Первыми, однако, пришли — уже в полной темноте — не киевские полки, а смоленские. И с ними — князь Владимир Рюрикович. Он сообщил, что всё войско благополучно снялось и движется сюда — и конные, которых надо ждать завтра утром, и пешие. На Днепре оставлен небольшой отряд, охранять ладьи. Узнав о победе, князь Владимир искренне обрадовался и позавидовал вслух.
Воодушевлённый, он захотел завтра же двигаться дальше, соединив своё войско с войском Мстислава Мстиславича. И был сильно разочарован, когда узнал, что придётся дожидаться подхода остальных.
Удалой хоть и горд был победой над доселе неизвестным противником, но, увидев, как сражался захваченный врасплох монгольский отряд, не спешил заблуждаться относительно общей слабости вражеского войска. С малым количеством воинов заходить далеко в степь было опасно.

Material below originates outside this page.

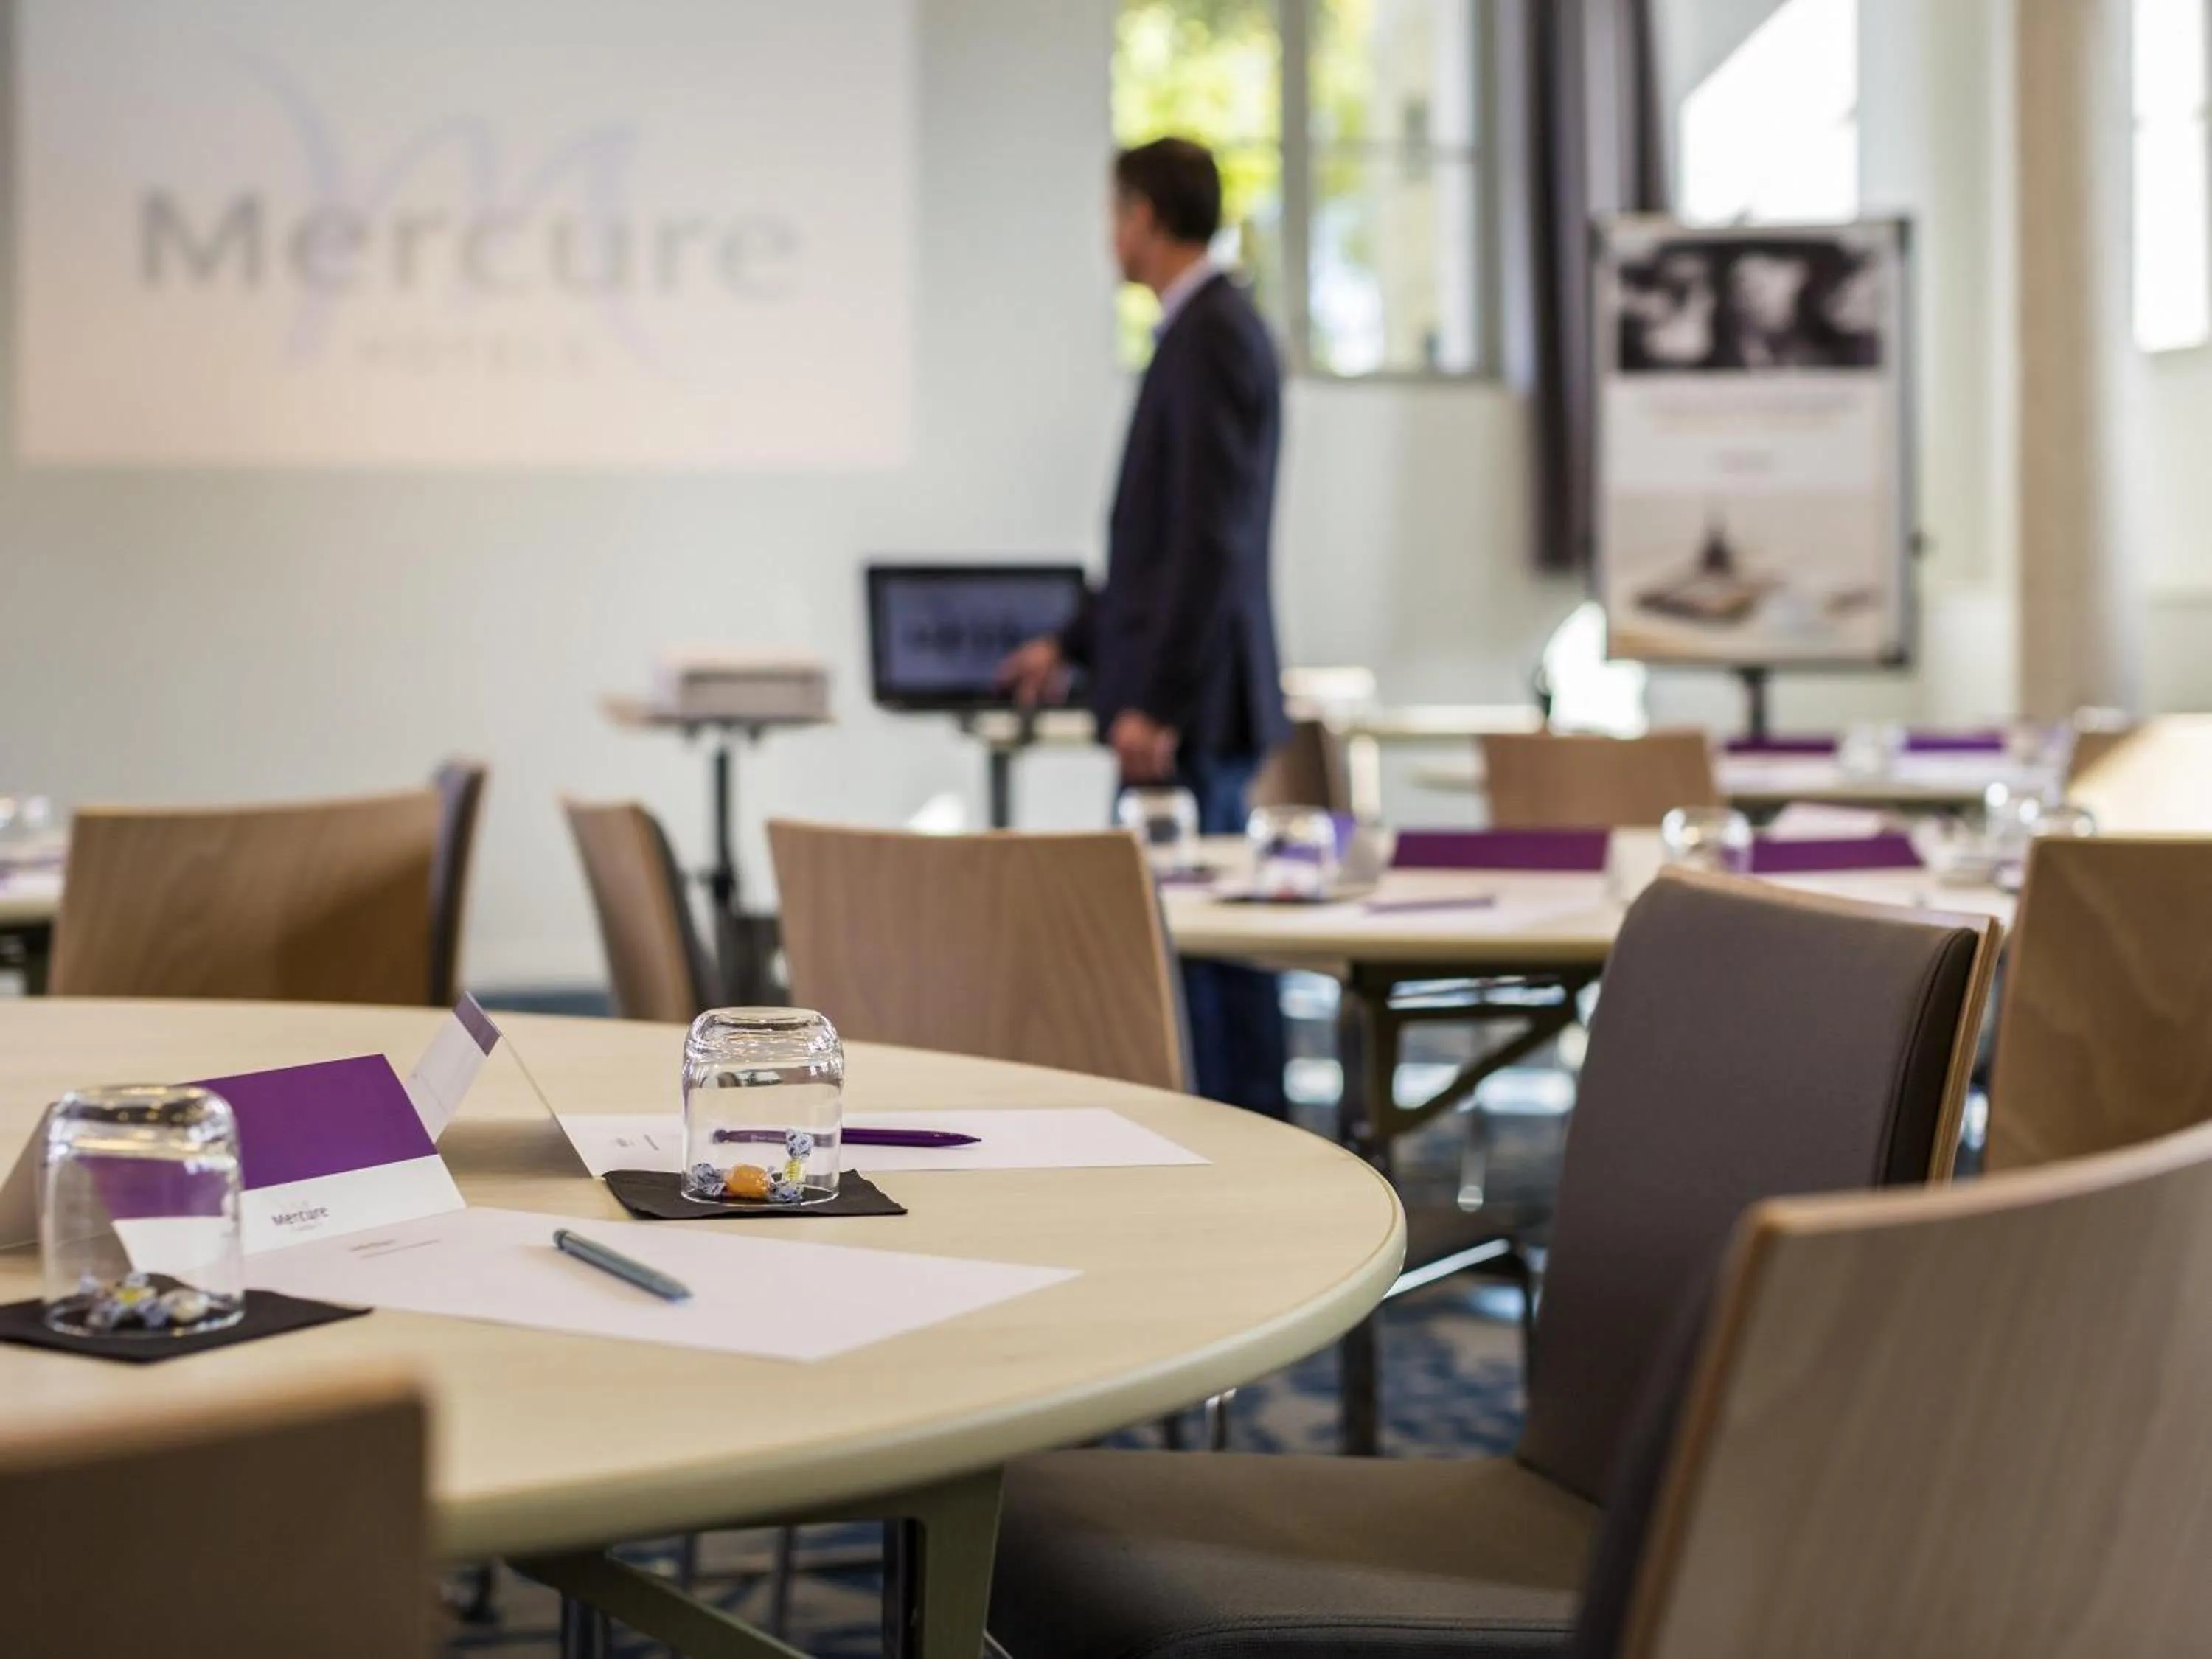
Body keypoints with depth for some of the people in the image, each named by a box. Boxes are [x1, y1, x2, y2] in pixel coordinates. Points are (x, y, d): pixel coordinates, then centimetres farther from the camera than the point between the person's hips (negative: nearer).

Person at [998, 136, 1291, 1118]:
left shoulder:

Через два дня, когда к разбитому и разграбленному монгольскому становищу стянулись достаточные, на его взгляд, силы, он позволил войску двигаться дальше. И сам, со своим полком, пошёл впереди.
Глава 14
На десятый день похода конь Ивана, перепрыгивая через канавку, оступился и сильно поранил левую переднюю ногу. Иван надеялся, что животное просто зашиблось, а рану можно затереть землёй с жёваным подорожником — и конь снова будет в порядке. Перетянул ногу повыше копыта шнурком, чтобы остановить кровь, нажевал листьев, перемешал с землёй, как учили, затёр. Не тут-то было. Рана начала гнить, да так, что вокруг копыта выступали капельки жёлтого, смешанного с сукровицей, гноя.
Тогда Иван просто обмыл рану в придорожной луже, набрал трав всяких, что посоветовали ему соратники и толстой повязкой обмотал коню больную ногу. Целый день после этого не садился в седло, а шёл рядом с конём, держа его в поводу. Бедная скотина, которой до этого не приходилось проделывать столь долгих путешествий, всё норовила остановиться и поглядывала на хозяина полным тоски глазом, жалостно фыркая.
Сотник Ярун, пожилой опытный воин из княжеской дружины, поздно заметил, что с конём Ивана неладно. Подъехал, спешился. Бегло осмотрел конскую ногу, нахмурился, повернул сердитое лицо к Ивану:
— Ну что, воин? Загубил коня?
— Так я что? — оправдывался Иван. — Я лечил, как подсказали... Подорожника ему туда...
— Самому бы тебе так! Ещё конь есть? — продолжал сердиться Ярун.
— Нету. Одного взял.
— Его бы сразу отпустить, он бы своей травки пожевал — глядишь, и прошло бы. Почему сразу мне не доложил?
Иван пожал плечами. Докладывать такому человеку, как Ярун, о пораненной конской ноге?.. В своей же сотне, состоящей из подобных Ивану киевских мастеровых людей, никто его не надоумил.
Ярун отвёл Ивана Вместе с конём на обочину, разбинтовал ногу, поковырялся в гноящейся ране пальцем. Неожиданно ухватил там что-то, сунул Ивану прямо под нос:
— Видал?
На ладони сотника судорожно извивался, ища, куда бы спрятаться, маленький белый червячок.
— И копыто сбилось. Ты когда-нибудь ноготь себе сбивал, охломон ты этакий?
— Приходилось.
— Ну вот, и коню так же больно. Эх, вы, гончары да плотники! Коня пуще себя беречь надо. Конь в бою — первый тебе товарищ. А куда с ним, таким, теперь? Он завтра на эту ногу и наступить не сможет!